> _TASK_: Please return the lines, both ends included, that run from the one containing "[848,55,921,76] youtube ->" to the last line of the data below, exactly and alone.

> _MATERIAL FOR THIS TASK_:
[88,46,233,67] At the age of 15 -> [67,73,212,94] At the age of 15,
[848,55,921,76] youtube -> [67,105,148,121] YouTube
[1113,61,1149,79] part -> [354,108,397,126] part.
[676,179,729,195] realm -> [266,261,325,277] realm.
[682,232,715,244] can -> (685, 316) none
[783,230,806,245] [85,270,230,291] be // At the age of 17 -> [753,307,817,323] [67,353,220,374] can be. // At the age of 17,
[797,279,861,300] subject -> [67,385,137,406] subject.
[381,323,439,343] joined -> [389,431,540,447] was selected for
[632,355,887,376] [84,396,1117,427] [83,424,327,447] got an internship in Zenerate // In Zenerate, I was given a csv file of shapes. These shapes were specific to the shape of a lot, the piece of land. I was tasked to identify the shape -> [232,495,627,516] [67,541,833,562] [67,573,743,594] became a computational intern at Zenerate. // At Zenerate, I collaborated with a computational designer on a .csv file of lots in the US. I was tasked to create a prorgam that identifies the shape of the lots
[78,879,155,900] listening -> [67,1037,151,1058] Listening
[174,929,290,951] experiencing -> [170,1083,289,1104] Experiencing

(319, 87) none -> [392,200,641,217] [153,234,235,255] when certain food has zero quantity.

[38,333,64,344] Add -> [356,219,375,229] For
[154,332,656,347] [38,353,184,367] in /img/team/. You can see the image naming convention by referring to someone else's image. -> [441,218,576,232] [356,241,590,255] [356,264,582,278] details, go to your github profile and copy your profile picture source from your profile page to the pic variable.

> _REPLY_:
[848,55,921,76] youtube -> [67,105,148,121] YouTube
[1113,61,1149,79] part -> [354,108,397,126] part.
[676,179,729,195] realm -> [266,261,325,277] realm.
[682,232,715,244] can -> (685, 316) none
[783,230,806,245] [85,270,230,291] be // At the age of 17 -> [753,307,817,323] [67,353,220,374] can be. // At the age of 17,
[797,279,861,300] subject -> [67,385,137,406] subject.
[381,323,439,343] joined -> [389,431,540,447] was selected for
[632,355,887,376] [84,396,1117,427] [83,424,327,447] got an internship in Zenerate // In Zenerate, I was given a csv file of shapes. These shapes were specific to the shape of a lot, the piece of land. I was tasked to identify the shape -> [232,495,627,516] [67,541,833,562] [67,573,743,594] became a computational intern at Zenerate. // At Zenerate, I collaborated with a computational designer on a .csv file of lots in the US. I was tasked to create a prorgam that identifies the shape of the lots
[78,879,155,900] listening -> [67,1037,151,1058] Listening
[174,929,290,951] experiencing -> [170,1083,289,1104] Experiencing

(319, 87) none -> [392,200,641,217] [153,234,235,255] when certain food has zero quantity.

[38,333,64,344] Add -> [356,219,375,229] For
[154,332,656,347] [38,353,184,367] in /img/team/. You can see the image naming convention by referring to someone else's image. -> [441,218,576,232] [356,241,590,255] [356,264,582,278] details, go to your github profile and copy your profile picture source from your profile page to the pic variable.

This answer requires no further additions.